I wondered if there was a way of downloading occurrence data that has been uploaded to GBIF since a certain date?

I want to download (via rgbif) all occurrences for a particular taxonomic group (Poaceae family) that have been uploaded to GBIF since 2014 (i.e since the last time I downloaded them).

From looking at the numbers of records, I believe that specifying the ‘year’ criteria (i.e all records from the start of 2014) will only give me occurrences made in that time frame. There must be records that are from before 2014 that have been uploaded in the time since then (the number of occurrences has increased by ~10m since 2014 but only ~1.5m are accounted for by specifying the year criteria). Is there information about when the records are uploaded? I’ve tried specifying the ‘last interpreted’ in the GBIF api to see how that influences the number of records but it seems that all records have been modified since 2014 (no change in number of records by adding that criteria).
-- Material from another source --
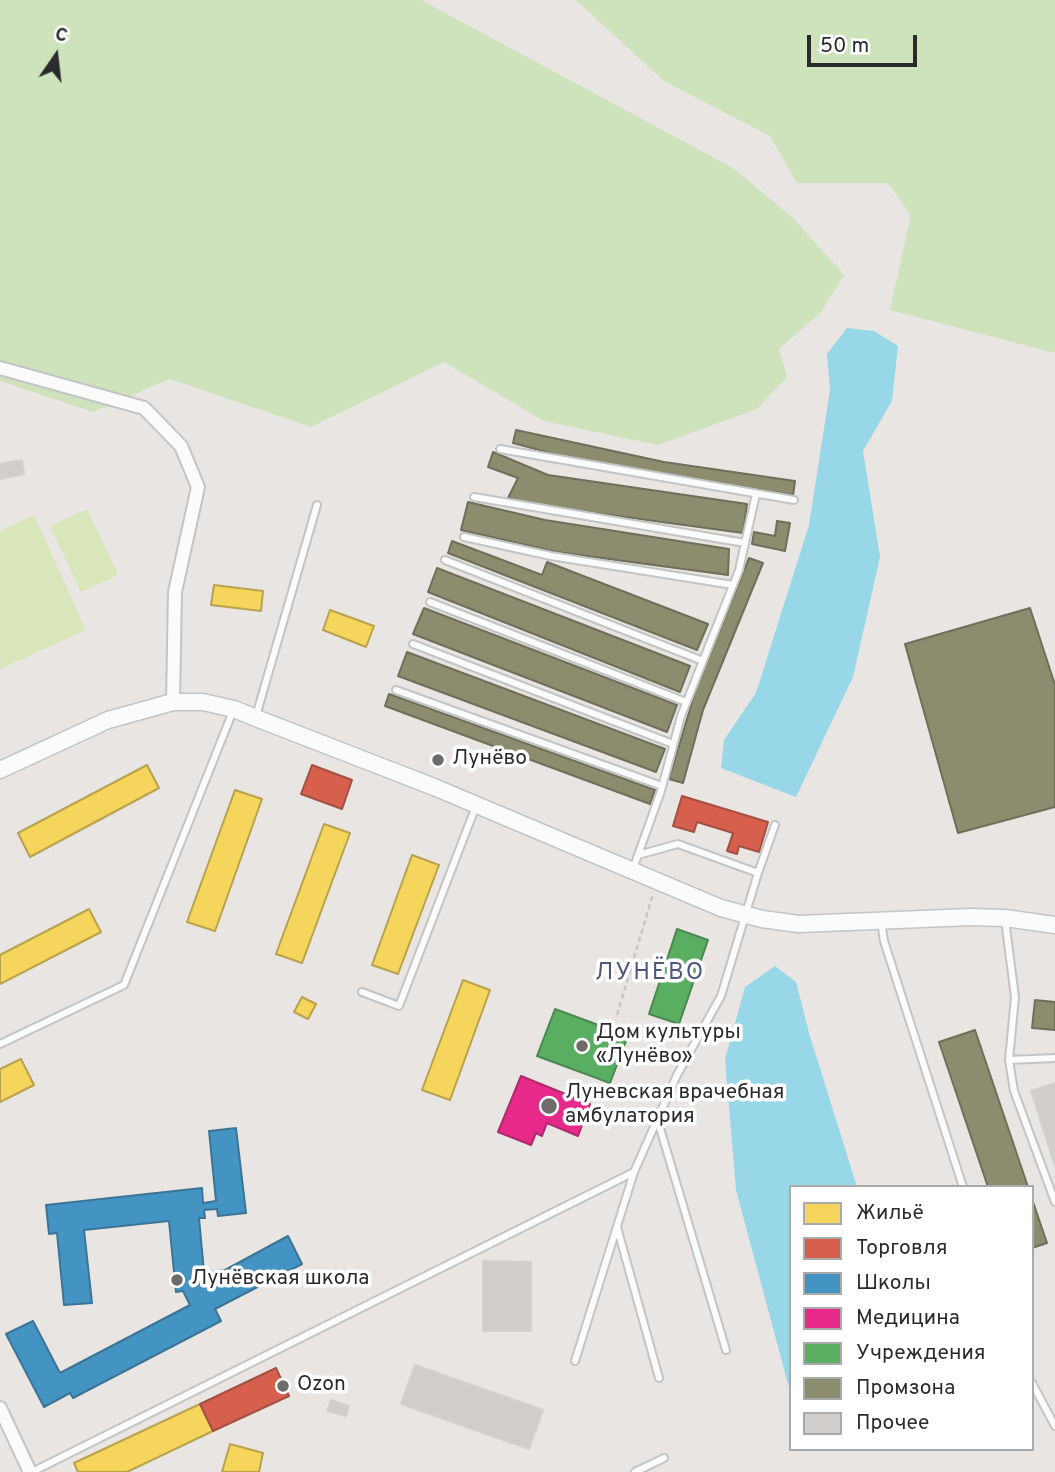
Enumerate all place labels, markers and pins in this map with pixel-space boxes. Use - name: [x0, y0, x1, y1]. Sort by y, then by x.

Is there a way without downloading all the data again?

Many thanks!

@sckott do you know a way of doing this in rgbif? Thanks :slight_smile:

Hi Kim,

I do think the last interpreted date would the right way forward, but I’m unsure why you’re not getting the expected results. I’m hoping some of my colleagues can chip in here. @mgrosjean, @MattBlissett?

/Daniel

Thanks for asking here @kim1801 - I want to see what GBIF folks have to say first to make sure we know what the various date variables mean

An update to provide more info - it seems like something changed (at least for Poaceae records) after August this year with regards to ‘last interpreted’. Here are some numbers:

last interpreted before end of August 2019 = 0 records
last interpreted before end of Sept 2019 = 24 M records
last interpreted before end of October 2019 = 26.8 records
last interpreted before end of November 2019 = 26.9 records

Anyone know what is going on with ‘last interpreted’?

@mgrosjean @MattBlissett perhaps?

Best wishes, and thanks!

Kim

Hi Kim, Scott,

lastInterpreted, and the related fields lastParsed and lastCrawled, are not really useful for analysis. They exist so data publishers can see the state of their data in GBIF.org.

The oldest lastInterpreted date is in September because all records were reprocessed in September to link them to the updated GBIF backbone taxonomy. Records are also reprocessed if we update our geography index, or other interpretation processes.

There isn’t an easy way to omit the data you downloaded before. If a key (or GBIF id) is present in both the 2014 download and the current index, then that is the same record (we do not reuse keys), but it’s possible for publishers to delete and recreate records, so a new key is not a guarantee that the record wasn’t present in GBIF in 2014.

Ah ok, I understand. Many thanks for that information Matt.

Cheers,

Kim